>>>>>
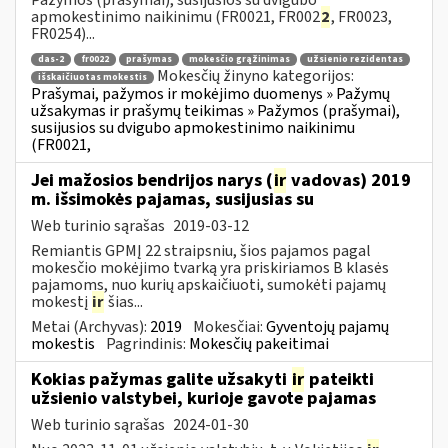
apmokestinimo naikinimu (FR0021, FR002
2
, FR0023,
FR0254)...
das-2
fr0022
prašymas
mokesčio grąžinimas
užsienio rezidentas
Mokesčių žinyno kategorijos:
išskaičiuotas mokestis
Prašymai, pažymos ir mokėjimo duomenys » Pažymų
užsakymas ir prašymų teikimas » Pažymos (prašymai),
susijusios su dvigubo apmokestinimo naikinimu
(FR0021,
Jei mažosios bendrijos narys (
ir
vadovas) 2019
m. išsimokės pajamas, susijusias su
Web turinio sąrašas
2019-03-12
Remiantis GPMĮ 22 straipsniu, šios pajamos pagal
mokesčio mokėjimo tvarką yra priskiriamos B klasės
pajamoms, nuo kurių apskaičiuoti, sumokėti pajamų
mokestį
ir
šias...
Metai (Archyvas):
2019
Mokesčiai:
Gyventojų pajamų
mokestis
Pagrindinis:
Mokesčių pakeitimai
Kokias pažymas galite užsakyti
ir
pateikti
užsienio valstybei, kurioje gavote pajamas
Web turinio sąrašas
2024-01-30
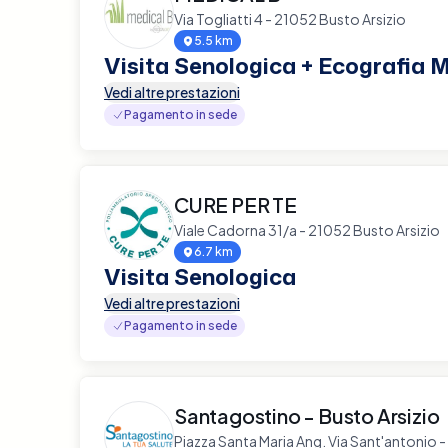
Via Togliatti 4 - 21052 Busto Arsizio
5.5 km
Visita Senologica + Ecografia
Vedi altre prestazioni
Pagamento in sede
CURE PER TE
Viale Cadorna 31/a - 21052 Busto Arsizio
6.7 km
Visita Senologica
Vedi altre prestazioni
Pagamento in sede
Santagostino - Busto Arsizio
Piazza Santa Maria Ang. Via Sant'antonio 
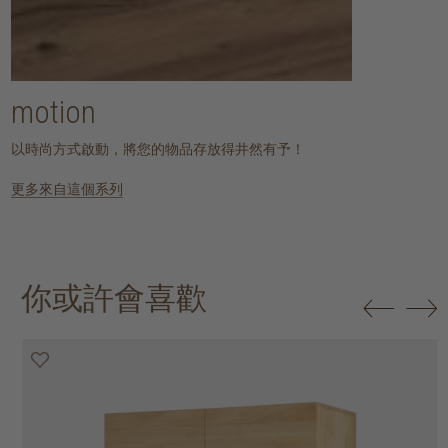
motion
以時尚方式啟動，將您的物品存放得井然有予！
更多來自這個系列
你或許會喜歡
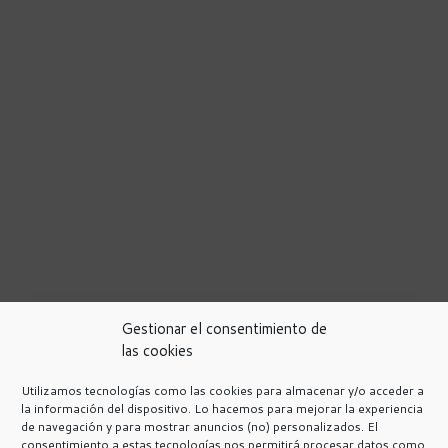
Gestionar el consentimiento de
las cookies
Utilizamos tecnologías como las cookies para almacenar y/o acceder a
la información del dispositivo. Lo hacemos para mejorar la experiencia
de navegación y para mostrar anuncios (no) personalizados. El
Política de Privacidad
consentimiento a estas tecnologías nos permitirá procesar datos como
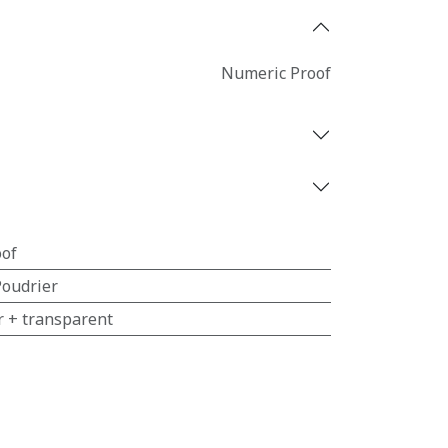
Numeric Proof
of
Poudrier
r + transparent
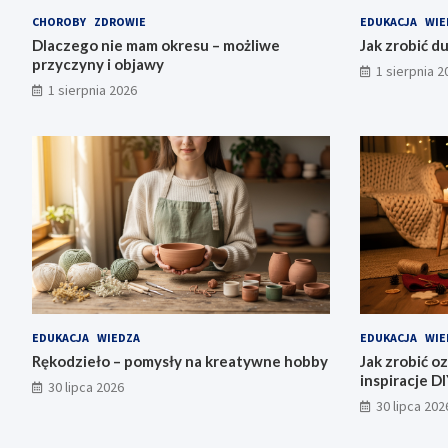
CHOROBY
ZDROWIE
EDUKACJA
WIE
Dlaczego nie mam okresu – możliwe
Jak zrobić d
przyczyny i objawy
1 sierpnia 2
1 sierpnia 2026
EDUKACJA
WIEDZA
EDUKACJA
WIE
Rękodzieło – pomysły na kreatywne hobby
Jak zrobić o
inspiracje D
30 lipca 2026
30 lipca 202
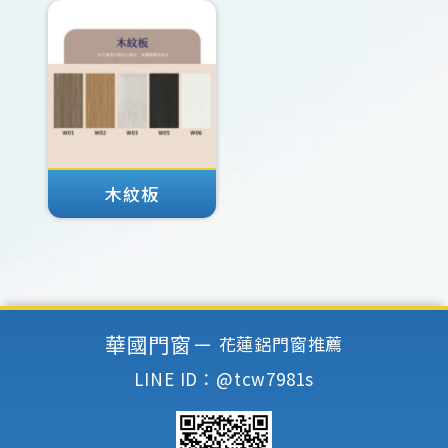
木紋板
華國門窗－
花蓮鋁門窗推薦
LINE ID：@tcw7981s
<<<<<
REQUIRED ACTION: Say how many lines of the entries above include the word "para", giving the number alone.

RESPONSE BELOW: 3